Transcribed page contents

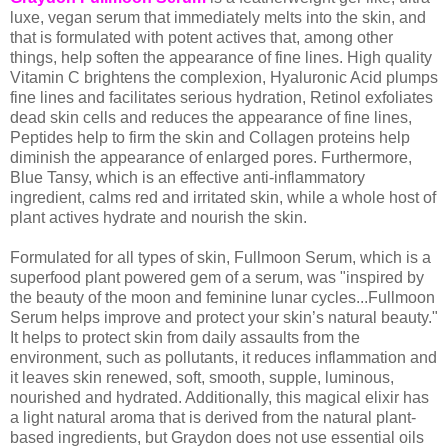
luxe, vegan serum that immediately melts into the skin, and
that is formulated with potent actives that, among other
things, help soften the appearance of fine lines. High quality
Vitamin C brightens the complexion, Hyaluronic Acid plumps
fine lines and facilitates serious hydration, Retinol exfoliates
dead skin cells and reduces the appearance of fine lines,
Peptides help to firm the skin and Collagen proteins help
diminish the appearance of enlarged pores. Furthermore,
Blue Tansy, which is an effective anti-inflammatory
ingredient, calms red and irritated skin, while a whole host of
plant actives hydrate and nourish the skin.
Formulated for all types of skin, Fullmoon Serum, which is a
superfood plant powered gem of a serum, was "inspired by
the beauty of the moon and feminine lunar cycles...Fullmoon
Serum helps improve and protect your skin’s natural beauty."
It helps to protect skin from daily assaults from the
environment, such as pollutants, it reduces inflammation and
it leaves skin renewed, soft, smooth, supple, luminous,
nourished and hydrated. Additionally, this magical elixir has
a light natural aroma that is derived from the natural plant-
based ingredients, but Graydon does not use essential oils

---

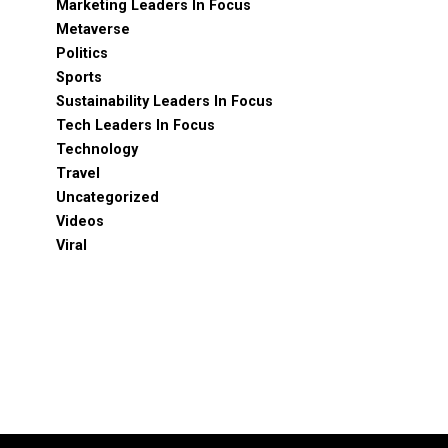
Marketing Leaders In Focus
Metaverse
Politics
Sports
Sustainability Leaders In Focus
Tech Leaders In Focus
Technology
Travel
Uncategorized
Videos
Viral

■ **Work required**
All that is wanted is the stretch of lines above from the one containing "luxe, vegan serum" through the one containing "based ingredients, but", duplicated exactly.

■ **Written reply**
luxe, vegan serum that immediately melts into the skin, and
that is formulated with potent actives that, among other
things, help soften the appearance of fine lines. High quality
Vitamin C brightens the complexion, Hyaluronic Acid plumps
fine lines and facilitates serious hydration, Retinol exfoliates
dead skin cells and reduces the appearance of fine lines,
Peptides help to firm the skin and Collagen proteins help
diminish the appearance of enlarged pores. Furthermore,
Blue Tansy, which is an effective anti-inflammatory
ingredient, calms red and irritated skin, while a whole host of
plant actives hydrate and nourish the skin.
Formulated for all types of skin, Fullmoon Serum, which is a
superfood plant powered gem of a serum, was "inspired by
the beauty of the moon and feminine lunar cycles...Fullmoon
Serum helps improve and protect your skin’s natural beauty."
It helps to protect skin from daily assaults from the
environment, such as pollutants, it reduces inflammation and
it leaves skin renewed, soft, smooth, supple, luminous,
nourished and hydrated. Additionally, this magical elixir has
a light natural aroma that is derived from the natural plant-
based ingredients, but Graydon does not use essential oils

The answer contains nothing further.